In distributed-memory programming, each node runs some number of independent and identical copies of the executable. This means that if the program runs on $N$ nodes, with $M$ copies per node, the total number of processes is $N \times M$.
Since these processes do not have the ability to access any of another team member’s physical memory, they must communicate using messages. A message consists of a stream of bytes, with some form of address format to be sure the message is received at the right target at the right time.
Communication by messages means that a byte stream is transmitted from Process $M_i$, the sender, to Process $M_j$, the receiver. The message “address” could be formed from information including
- IP address and port pairs
- Logical task number
- Process ID
The software that implements message passing is usually implemented as a library. Programmers use the application programming interface (API) to manage interprocess communication. Most libraries will use internal networks among processes running on the same node, but must use the external interconnection network for internode communications. Therefore, network bandwidth and especially latency are important for distributed parallel computing.
Partitioning
Partitioning refers to dividing computation and data into pieces or chunks. There are basically two ways to split up the workload.
Domain decomposition
Domain decomposition divides the data into chunks. Typically these data are represent in some array-like form, though other data structures are possible. The portion of the data known only to a particular process is often said to be local to that process. Data that is known to all processes is global. The programmer must then determine how to associate computations with the local data for each process.
Functional decomposition
In functional or task decomposition, the tasks performed by the computation is divided among the processes.
Partitioning Checklist
In distributed-memory programming, it is particularly important to maximize the computation to communication ratio, due to communication overhead. The programmer should also minimize redundant computations and redundant data storage. As an example of avoiding redundant data, generally a program should not simply declare a large number of global arrays and then have each process determine which subset to use. This usually wastes memory and may also make the program infeasible, since each process will consume a large amount of memory. The programmer must determine how to distribute the data to each local array.

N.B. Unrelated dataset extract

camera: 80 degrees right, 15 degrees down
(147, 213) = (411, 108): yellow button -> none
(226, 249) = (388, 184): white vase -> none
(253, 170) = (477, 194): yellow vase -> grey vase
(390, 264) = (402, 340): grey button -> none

In addition, the quantity of work on each process should be roughly the same size (load balancing). The number of tasks is generally an increasing function of problem size so tasks and/or their data should be divided equally among the processes.
Communication
The programmer must determine the values to be passed among the tasks. Only the necessary data should be communicated. The type of communication may be local, in which the task needs values from a small number of other processes, or global, where a significant number of processes contribute data to perform a computation
The goal is to balance communication operations among tasks, and to keep communications as local as possible.
Agglomeration
We prefer to group tasks into larger tasks. Here the goals are to improve performance, maintain scalability of the program, and simplify programming.

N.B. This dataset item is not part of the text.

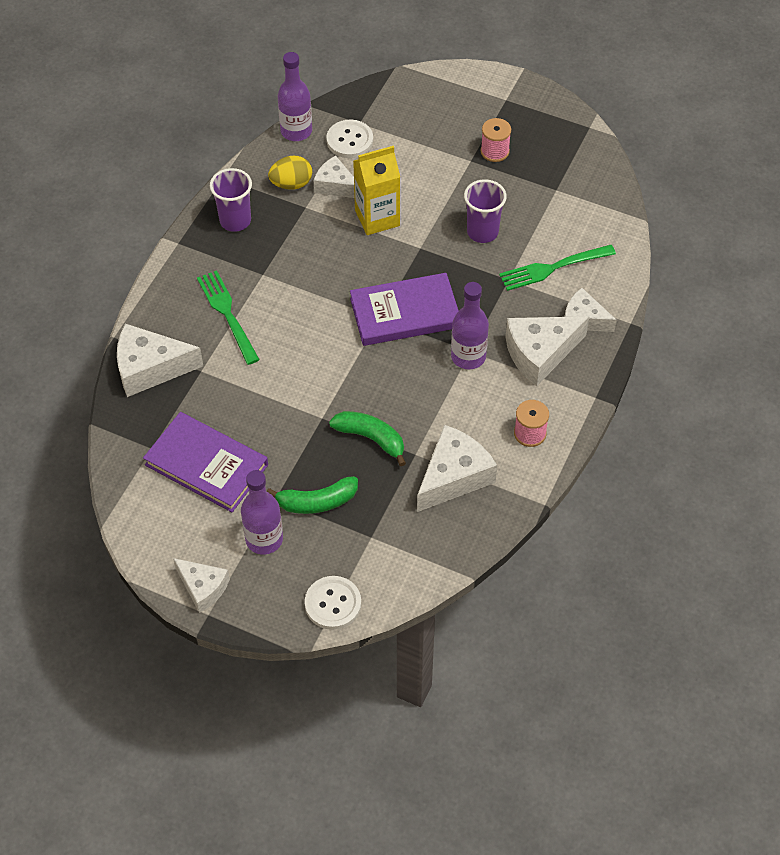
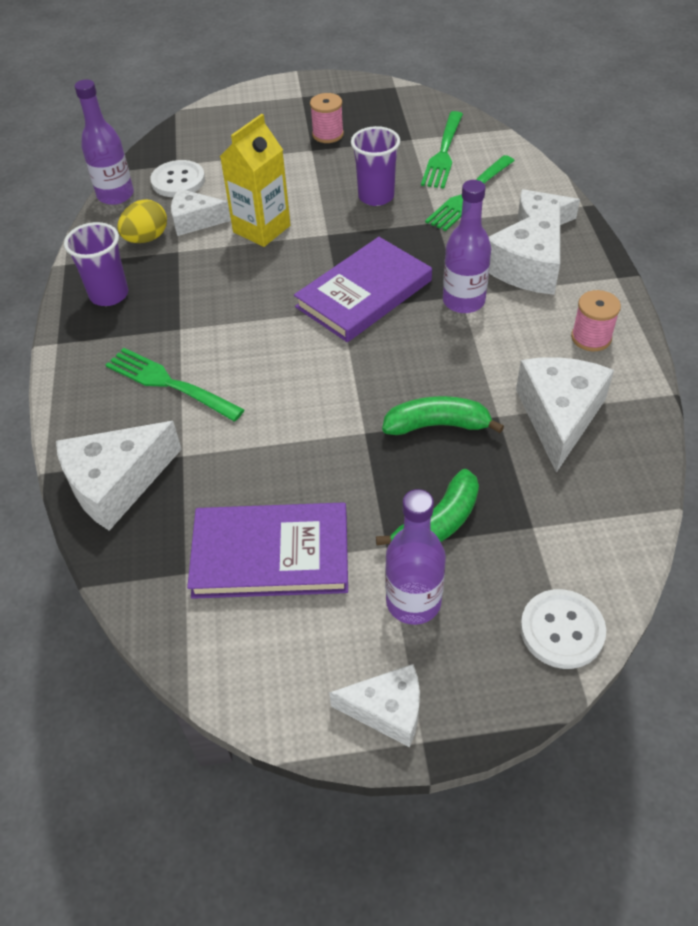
camera: 30 degrees left, 5 degrees down
(568, 217) = (443, 153): none -> green fork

Due to overhead, it is better to send fewer, larger messages than more, smaller messages. In MPI programming, in particular, the goal is often to create one agglomerated task per processor.
Mapping
Mapping is the process of assigning tasks to processes or threads. For threading (SMP), the mapping done by operating system. In a distributed memory system, the user chooses how many processes, how many nodes, and how many cores per node. These choices can affect performance.
Mapping has the often conflicting goals of maximizing processor utilization and minimizing interprocess communication. Optimal mapping is probably unsolvable in general, so the programmer must use heuristics and approximations. Frequently, determining the best mapping requires experimentation (scaling studies).